Among the lines below, tally those holding the string "bottle" and give the total only.

(Object state transitions)
= = =

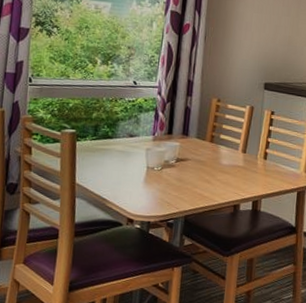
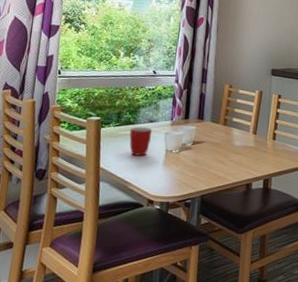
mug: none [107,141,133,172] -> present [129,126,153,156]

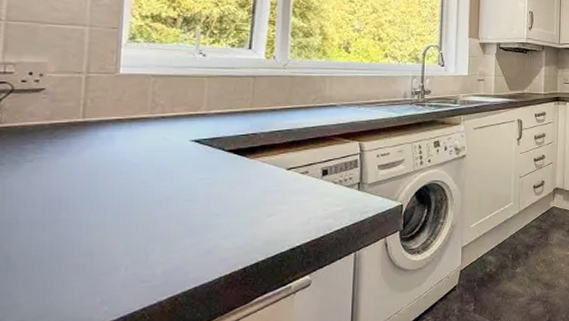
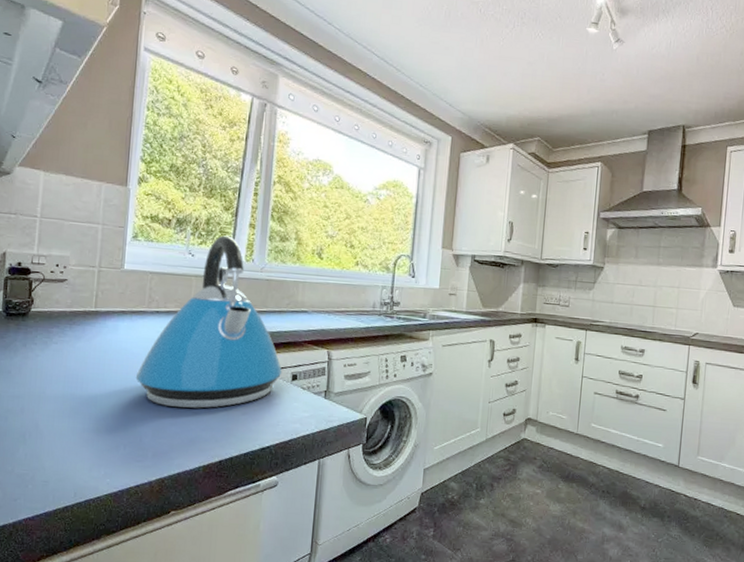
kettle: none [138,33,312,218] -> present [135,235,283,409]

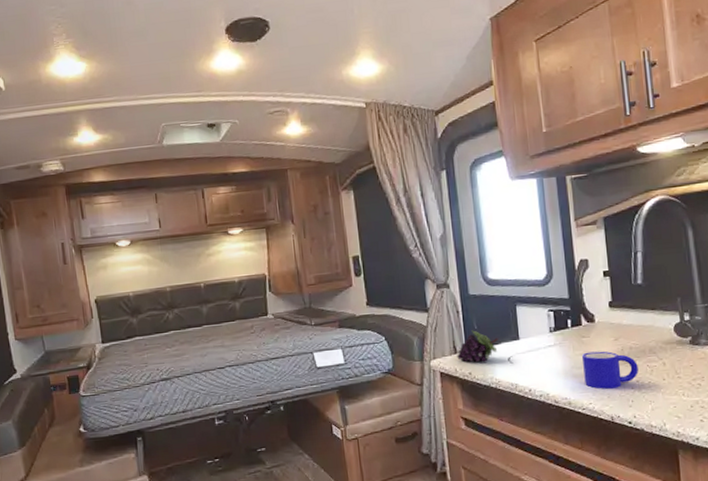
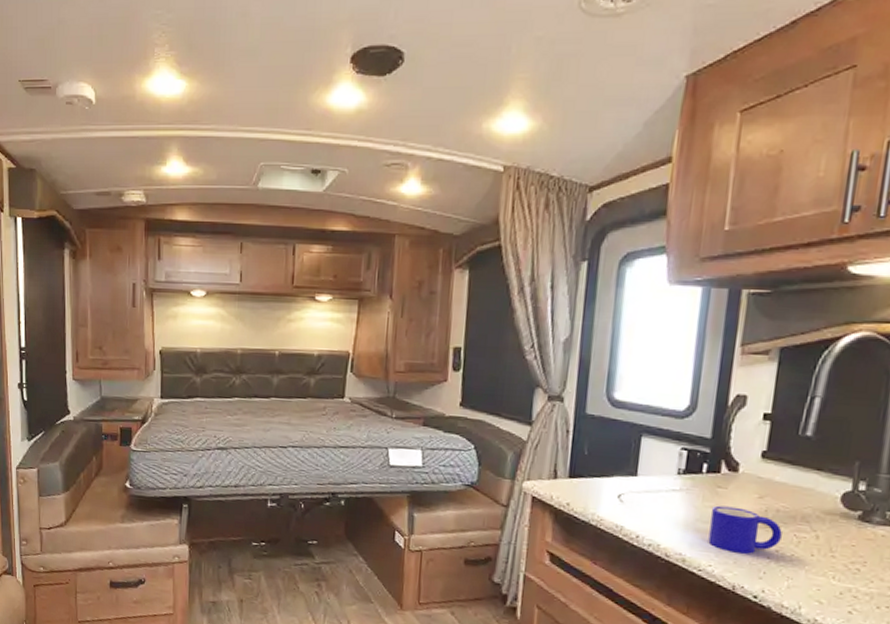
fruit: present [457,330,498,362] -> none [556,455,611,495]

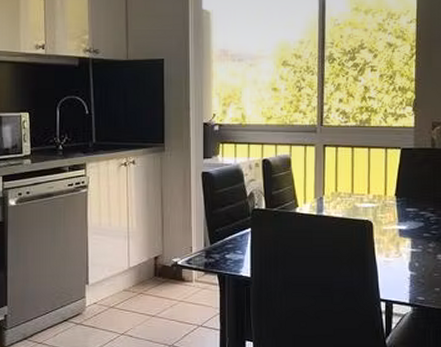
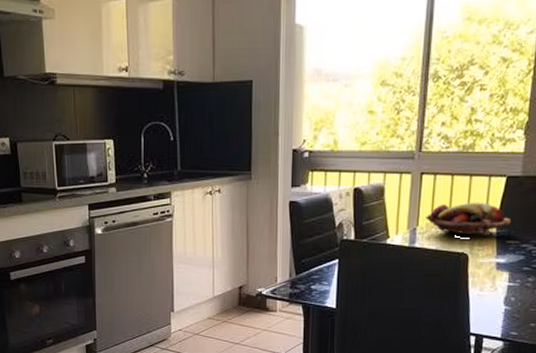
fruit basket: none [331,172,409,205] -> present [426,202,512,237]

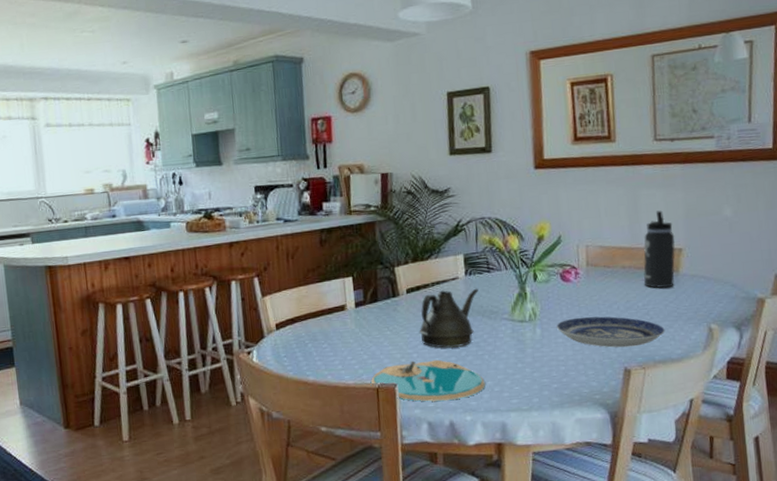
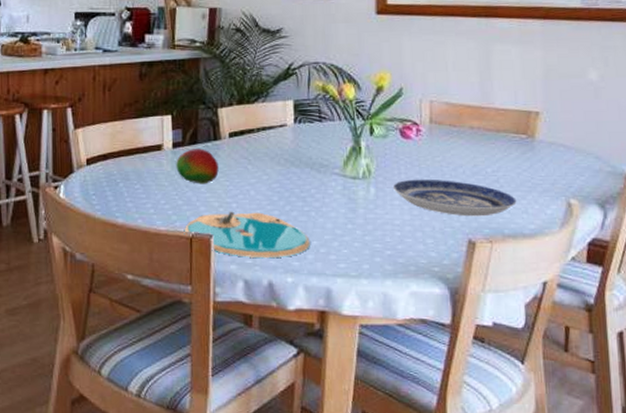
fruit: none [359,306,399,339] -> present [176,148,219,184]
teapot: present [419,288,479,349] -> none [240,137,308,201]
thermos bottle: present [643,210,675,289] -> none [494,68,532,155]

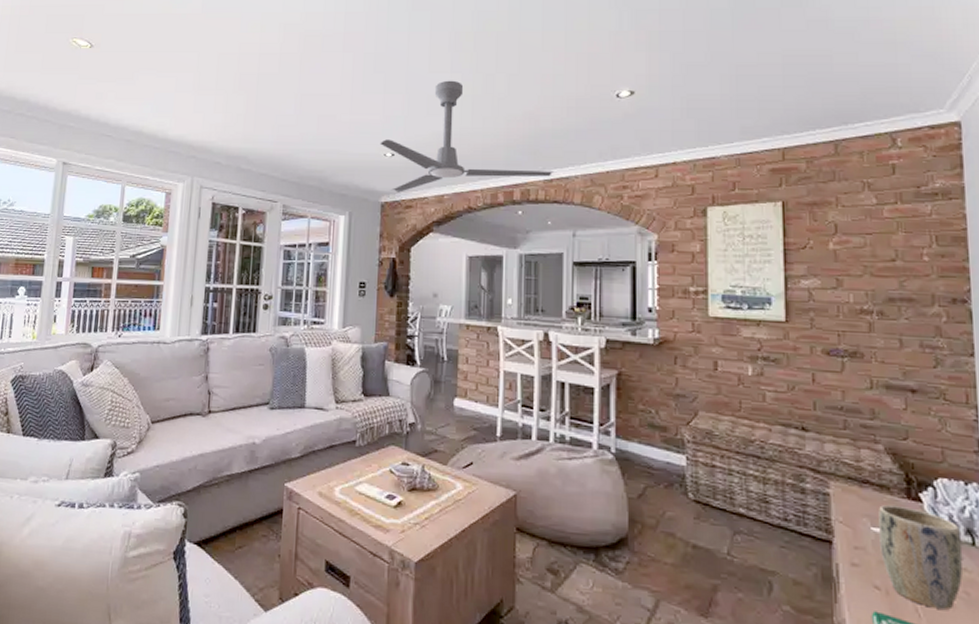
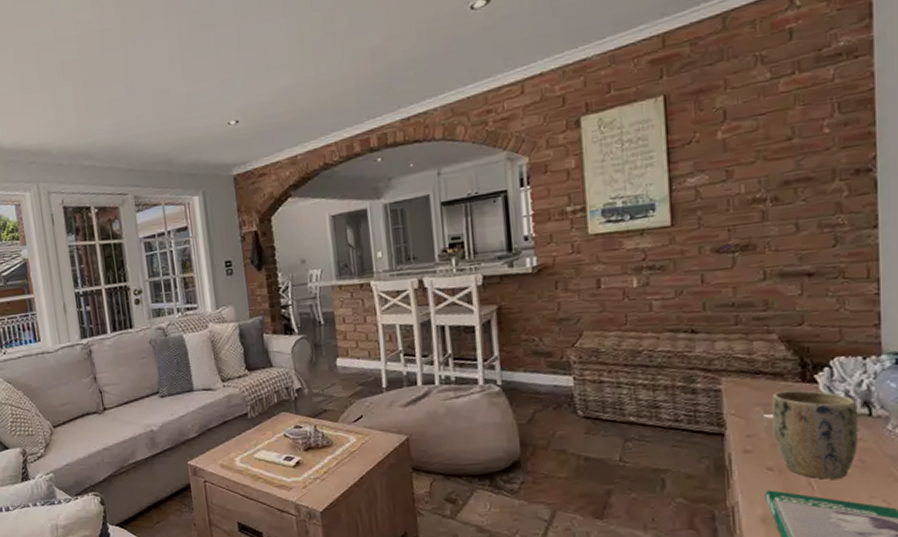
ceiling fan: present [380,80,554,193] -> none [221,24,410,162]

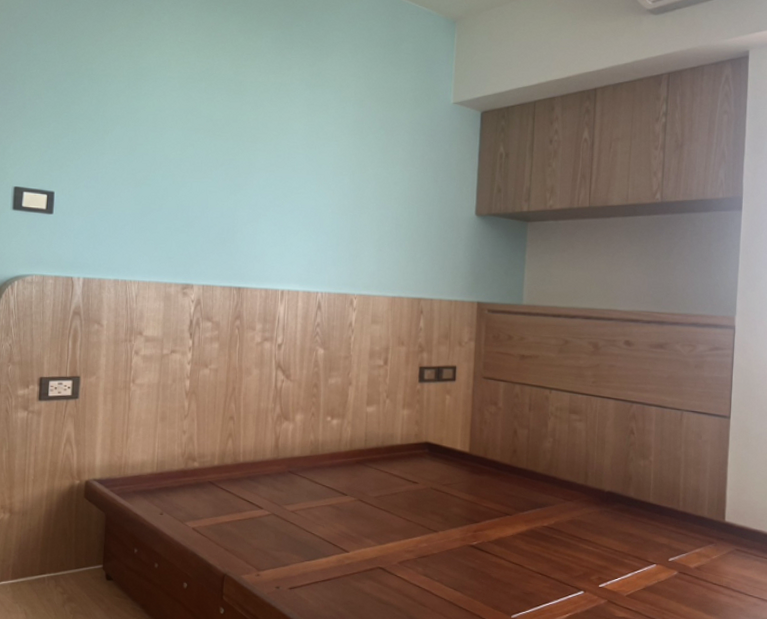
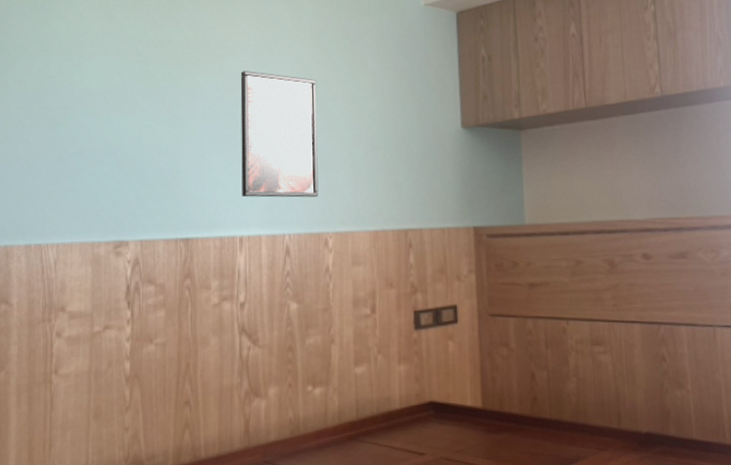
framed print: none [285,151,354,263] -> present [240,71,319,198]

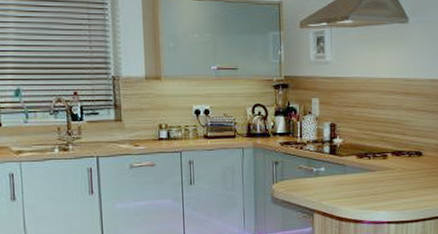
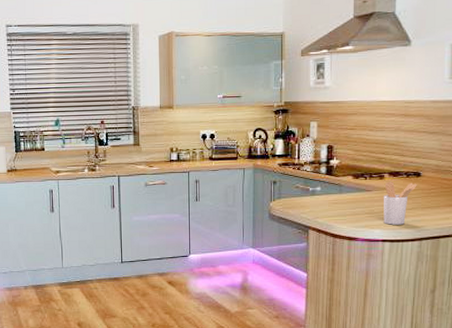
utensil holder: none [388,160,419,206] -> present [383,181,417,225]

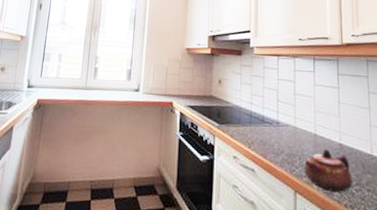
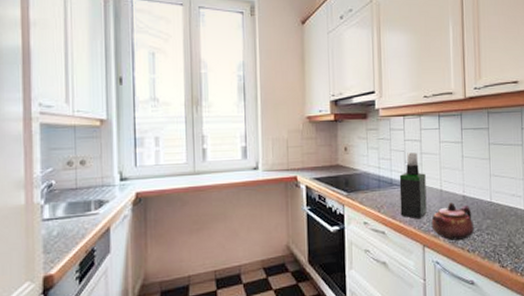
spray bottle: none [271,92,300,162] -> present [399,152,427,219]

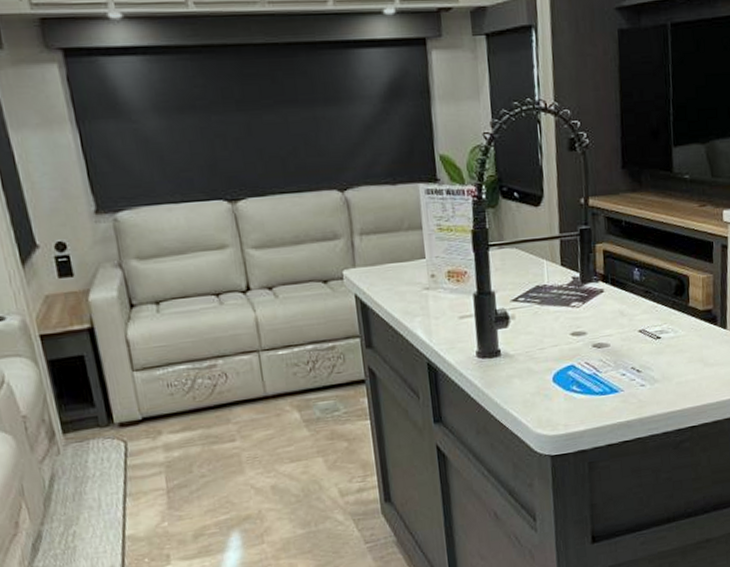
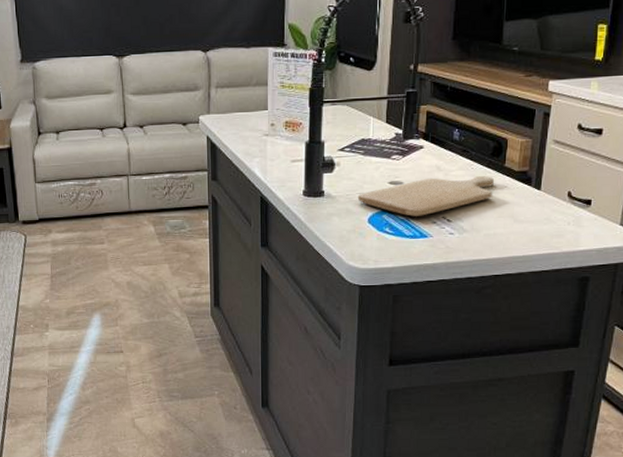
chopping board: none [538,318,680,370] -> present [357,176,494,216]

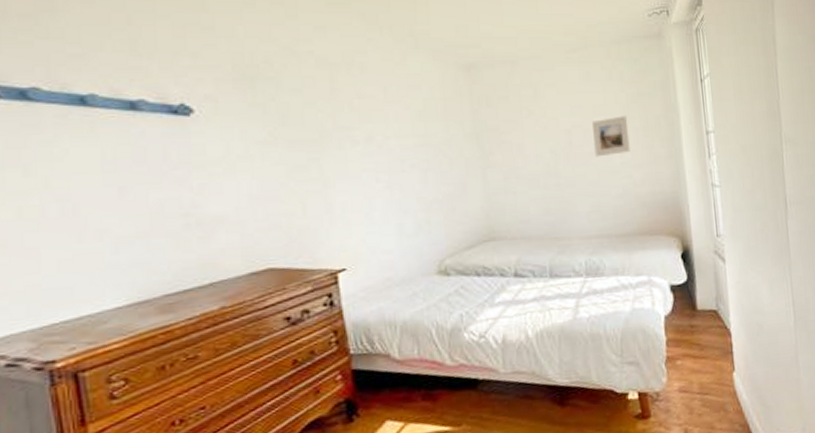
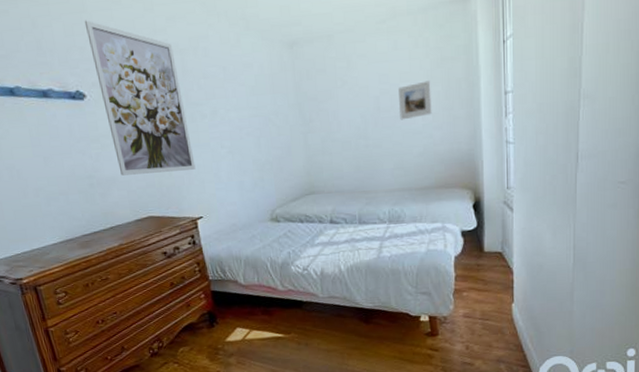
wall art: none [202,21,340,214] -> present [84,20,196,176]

= = =

TASK SOLUTION >> 2